# Why ICC doesn't always vectorize this

## Why ICC doesn't always vectorize this

This code doesn't vectorize whatever you do:

```void split_icc_0(int count)
{
int z, ndx;

for (z = 0; z < count; z++) {
ndx = inz[z];
ip0[z] = ip[ndx];
ip1[z] = ip[ndx + 1];
}
}
```

But this code does vectorize:

```void split_icc_1(int count)
{
int z, ndx0, ndx1;

#pragma vector always
for (z = 0; z < count; z++) {
ndx0 = inz[z];
ip0[z] = ip[ndx0];
ndx1 = inz[z];
ip1[z] = ip[ndx1 + 1];
}
}
```

And also this variation:

```		ndx0 = inz[z];
ip0[z] = ip[ndx0];
ndx1 = inz[z] + 1;
ip1[z] = ip[ndx1];
```

But this variation again does not vectorize:

```		ndx0 = inz[z];
ip0[z] = ip[ndx0];
ndx1 = ndx0 + 1;
ip1[z] = ip[ndx1];
```

Nor this one:

```		ndx0 = inz[z];
ndx1 = inz[z] + 1;
ip0[z] = ip[ndx0];
ip1[z] = ip[ndx1];
```

Nor this one:

```		ndx0 = inz[z];
ndx1 = ndx0 + 1;
ip0[z] = ip[ndx0];
ip1[z] = ip[ndx1];
```

So, why doesn't compiler treat all of the above as the same damn thing and why doesn't it always vectorize?

If you leave out #pragma vector always it says possible but inefficient. I slapped together quick test case and the speedup is ~10% which is not something to barf at.

3 posts / 0 new
For more complete information about compiler optimizations, see our Optimization Notice.

Igor, my old friend, once again you are a step ahead of us :-)

I spoke with our vectorizer expert and he is aware of similar problems and is working on some improvements for a future release.
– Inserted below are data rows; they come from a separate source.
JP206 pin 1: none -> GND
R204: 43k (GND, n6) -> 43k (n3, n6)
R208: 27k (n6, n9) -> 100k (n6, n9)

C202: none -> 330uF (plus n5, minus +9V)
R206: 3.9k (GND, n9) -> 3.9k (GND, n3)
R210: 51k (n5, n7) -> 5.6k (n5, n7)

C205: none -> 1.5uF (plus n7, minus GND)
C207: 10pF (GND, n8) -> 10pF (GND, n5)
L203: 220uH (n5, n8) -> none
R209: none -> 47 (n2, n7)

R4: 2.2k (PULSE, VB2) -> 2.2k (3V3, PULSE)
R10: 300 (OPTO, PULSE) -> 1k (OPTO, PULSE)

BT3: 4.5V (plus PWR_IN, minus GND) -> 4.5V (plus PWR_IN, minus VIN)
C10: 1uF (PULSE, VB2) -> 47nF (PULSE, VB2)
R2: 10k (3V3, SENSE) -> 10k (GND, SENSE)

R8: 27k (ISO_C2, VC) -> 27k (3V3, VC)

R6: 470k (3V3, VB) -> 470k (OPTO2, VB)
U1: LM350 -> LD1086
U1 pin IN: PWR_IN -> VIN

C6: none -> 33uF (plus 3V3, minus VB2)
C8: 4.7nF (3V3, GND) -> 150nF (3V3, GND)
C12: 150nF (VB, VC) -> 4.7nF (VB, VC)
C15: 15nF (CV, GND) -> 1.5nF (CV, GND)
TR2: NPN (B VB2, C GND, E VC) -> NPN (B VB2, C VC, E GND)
It's difficult to answer your question without getting into too many details about the internal workngs of the compiler, but you could say that it doesn't treat all the cases the same because by the time the code reaches the optimization that deals with vectorization, the different cases don't all look the same. Add in the complication of an indirect reference which complicates the cost model, and it ends up not vectorizing, when as you discovered, it probably should.

Thanks for pointing it out, I'll try to post here when we have an improvement for this case.

Dale

Igor, my old friend, once again you are a step ahead of us :-)

Well Dale, could that be anything else but a clear sign for Intel that I could be a valuable addition to your team? ;-)

It's difficult to answer your question without getting into too many details about the internal workngs of the compiler...

I suppose I might even understand parts of it if you delve into details because I read Compilers: Principles, Techniques, and Tools recently out of pure curiosity.

In the above case I guess that the compiler "sees" some sort of false dependency between ip[ndx] and ip[ndx + 1] even though it should be completely obvious that they do not have any, because they are both read-only references. I am really surprised that the compiler is not able to figure that one out.